衆議院議員選挙の投票日を明日に控えた2024/10/25土曜日である。筆者の頭の中には結果予測があるが,当然それをここに書くことはない。誰かが筆者のコメントを真に受けて誘導されないとも限らないからである。システムへの批判や提案はするが,支持,反対の意見は載せない主義である。
ところがこれと正反対なのが,マスコミのこれまでのやり方である。選挙ともなれば,事前予測,有識者へのインタビュー,そして投票会場の出口での聞き取り調査を全国一斉に行い,開票が始まるや否や,我がもの顔で「当選確実」を報道する。
開票前,あるいは直後の「開票率0%」で当確が出せるのがおかしいし,こんなことに時間と人的資源をつぎ込んで,局同士がどちらが先に当確を出すかを争うことは,実にバカげていると思う。それが使命だと思い込んでいるマスコミはおかしいし,一種のインサイダーではないかとも思えるのである。
選挙戦が始まる前から始まった後も,毎日のように情報をほじくり出しては報道する。大方は優勢政党の揚げ足取りである。対抗する政党は,この情報をここぞとばかり攻撃材料にする。毎度のことながら,政策論争がまったくない。
事件や事故の報道にしても,無責任な経過報道が目立つ。特に犯罪者の逮捕後の証言など,正直どうでもいい報道である。2024年9~10月に関東地方で連続して起きている押し込み強盗事件で,「事件を起こす前にコンビニで道具を購入した」とか「実行する直前に犯罪に巻き込まれたと気が付いた」などの経過報道が延々と続いているが,これらの経過報道は事件解決の何の役にも立たないし,視聴者にとって犯罪防止にも役立たない。逆に,まだ捕まっていない指示役と呼ばれる本ボシにとっては,「この方法は見抜かれるので次は別の方法に変えよう」というヒントを与えてしまうような情報になってしまう。次の犯罪を別の形で引き起こしてしまうかもしれないことに,マスコミはなぜ気が付かないのだろう。「報道協定」という形でしか,自制しないのだろうか。
今回の衆議院議員選挙は,おそらく大波乱になると筆者は予想している。そして,マスコミの当確報道が大失敗を起こすと予測している。それだけに,「今回は予測報道はやめた方がいいんじゃないか」と思うのである。自分たちの仕事の恥さらしをするばかりでなく,名誉棄損問題を巻き起こすことが予想されるからである。
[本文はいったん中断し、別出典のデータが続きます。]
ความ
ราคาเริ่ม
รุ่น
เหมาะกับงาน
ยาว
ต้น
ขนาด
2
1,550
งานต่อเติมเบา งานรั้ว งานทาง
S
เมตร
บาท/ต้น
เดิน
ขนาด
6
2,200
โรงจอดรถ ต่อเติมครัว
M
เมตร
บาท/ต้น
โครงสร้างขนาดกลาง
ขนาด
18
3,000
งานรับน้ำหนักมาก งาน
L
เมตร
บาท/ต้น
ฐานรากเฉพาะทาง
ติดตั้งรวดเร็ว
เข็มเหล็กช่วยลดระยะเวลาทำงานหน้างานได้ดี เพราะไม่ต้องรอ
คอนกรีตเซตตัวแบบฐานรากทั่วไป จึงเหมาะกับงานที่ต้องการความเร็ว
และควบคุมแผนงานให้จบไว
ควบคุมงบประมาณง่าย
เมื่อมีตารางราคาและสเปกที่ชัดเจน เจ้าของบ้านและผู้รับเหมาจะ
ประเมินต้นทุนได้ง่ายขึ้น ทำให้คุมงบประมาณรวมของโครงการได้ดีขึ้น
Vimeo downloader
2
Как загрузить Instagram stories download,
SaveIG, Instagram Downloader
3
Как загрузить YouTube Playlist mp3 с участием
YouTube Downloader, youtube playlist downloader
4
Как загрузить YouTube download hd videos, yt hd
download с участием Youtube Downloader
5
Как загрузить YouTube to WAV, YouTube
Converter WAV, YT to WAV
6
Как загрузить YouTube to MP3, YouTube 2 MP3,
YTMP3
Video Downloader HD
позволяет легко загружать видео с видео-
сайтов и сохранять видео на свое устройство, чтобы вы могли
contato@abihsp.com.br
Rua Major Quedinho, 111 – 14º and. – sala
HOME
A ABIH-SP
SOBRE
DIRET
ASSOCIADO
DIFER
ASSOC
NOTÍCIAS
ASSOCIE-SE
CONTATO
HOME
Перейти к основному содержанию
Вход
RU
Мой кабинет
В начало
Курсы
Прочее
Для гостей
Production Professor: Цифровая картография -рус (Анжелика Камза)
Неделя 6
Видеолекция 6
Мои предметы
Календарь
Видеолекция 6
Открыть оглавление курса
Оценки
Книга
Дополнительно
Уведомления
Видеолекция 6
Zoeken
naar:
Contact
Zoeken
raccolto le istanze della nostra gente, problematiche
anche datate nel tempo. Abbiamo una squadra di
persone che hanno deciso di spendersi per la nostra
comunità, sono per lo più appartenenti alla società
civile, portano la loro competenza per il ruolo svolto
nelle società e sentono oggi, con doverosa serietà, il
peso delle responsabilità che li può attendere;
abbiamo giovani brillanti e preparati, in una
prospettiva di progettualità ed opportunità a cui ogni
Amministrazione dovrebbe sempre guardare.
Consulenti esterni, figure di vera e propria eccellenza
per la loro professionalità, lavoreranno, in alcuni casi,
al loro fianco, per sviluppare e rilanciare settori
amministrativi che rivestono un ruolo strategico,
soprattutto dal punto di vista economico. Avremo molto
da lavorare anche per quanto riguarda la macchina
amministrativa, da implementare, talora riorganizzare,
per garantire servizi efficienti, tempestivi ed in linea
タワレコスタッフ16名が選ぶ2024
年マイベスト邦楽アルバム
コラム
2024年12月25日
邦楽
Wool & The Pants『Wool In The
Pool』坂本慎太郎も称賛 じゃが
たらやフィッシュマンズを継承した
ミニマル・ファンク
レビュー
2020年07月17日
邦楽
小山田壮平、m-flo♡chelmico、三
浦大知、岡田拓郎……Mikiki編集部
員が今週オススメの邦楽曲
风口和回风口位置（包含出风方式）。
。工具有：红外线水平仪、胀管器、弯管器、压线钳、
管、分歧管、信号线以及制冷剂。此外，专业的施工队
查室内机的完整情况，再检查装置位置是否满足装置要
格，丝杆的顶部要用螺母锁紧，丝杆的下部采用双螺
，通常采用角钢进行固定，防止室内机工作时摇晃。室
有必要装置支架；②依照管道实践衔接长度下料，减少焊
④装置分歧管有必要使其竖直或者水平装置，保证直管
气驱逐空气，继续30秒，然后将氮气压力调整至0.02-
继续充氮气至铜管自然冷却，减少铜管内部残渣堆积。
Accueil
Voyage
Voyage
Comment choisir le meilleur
同時に,候補者側がマスコミの当確発表を鵜呑みにして万歳三唱をする行為もやめるべきである。選挙が粛々と行われ,開票作業は手作業で黙々と進められる。その作業をする人の努力を最後まで見守り,最後の1票の開票を待って「開票率100%」で絶対確定した結果を見てから当選報告,落選報告をすべきだと思う。
そして,今回の選挙をベースに,報道の在り方についてもう一度議論すべきだと考える。当然のことながら,インターネットを通じた情報発信についても,より高度な規制をすべき段階にある。こういう抑止側にAI技術を利用すべきである。でないとおそらく,犯罪側がすでにAI技術まで活用した詐欺,誤報,マインドコントロールの手法を着々と用意していると思われるからである。